The electronic version of this article is the complete one and can be found online at: http://www.biomedcentral.com/1753-6561/5/S6/O32


Published:29 June 2011

© 2011 Ameling et al; licensee BioMed Central Ltd.

This is an open access article distributed under the terms of the Creative Commons Attribution License (http://creativecommons.org/licenses/by/2.0), which permits unrestricted use, distribution, and reproduction in any medium, provided the original work is properly cited.

Introduction / objectives

Alcohol Based Hand Rub (ABHR) for surgical hand preparation has been proposed and a multi-step procedure was proposed by the World Health Organisation in 2009. This represents a culture change for surgical staff and an automated training and monitoring system supports both the surgical and infection control staff is proposed.

Methods

The proposed system extends the SureWash automated hand hygiene training system developed in Trinity College Dublin. A larger operating space and a wider range of hand and arm motions are required. Three approaches to system design were taken: conventional single camera (IDS, DE), stereo-camera pair (Point Grey, CA) and a 3D camera (Microsoft, US).

Results

The cameras were positioned above the users with a clear view of their hands. For the single camera system background modelling and skin detection were combined to find the hands and arms.
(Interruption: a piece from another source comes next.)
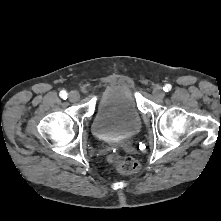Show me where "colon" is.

The solution was effective but was sensitive to the intensity and colour of light in the workspace. The stereo camera system measured the distances to objects in front of the camera and was combined with the skin detection to find the hands and arms. The system performed well but required significant processing power. The 3D camera system could detect the arms well but the camera had to be more than 50cm above the top of the user and multiple systems in a confined space can create interference.

Conclusion

Three designs were evaluated in the development of an automated training and monitoring system for alcohol based hand rub surgical hand preparation and the next step is to test each in the surgical scrub room and develop an engaging training programme for surgical staff.

Disclosure of interest

S Ameling: None declared, G. Ó Fearghaíl: None declared, S. Álvarez: None declared, G. Lacey Shareholder of GLANTA Ltd.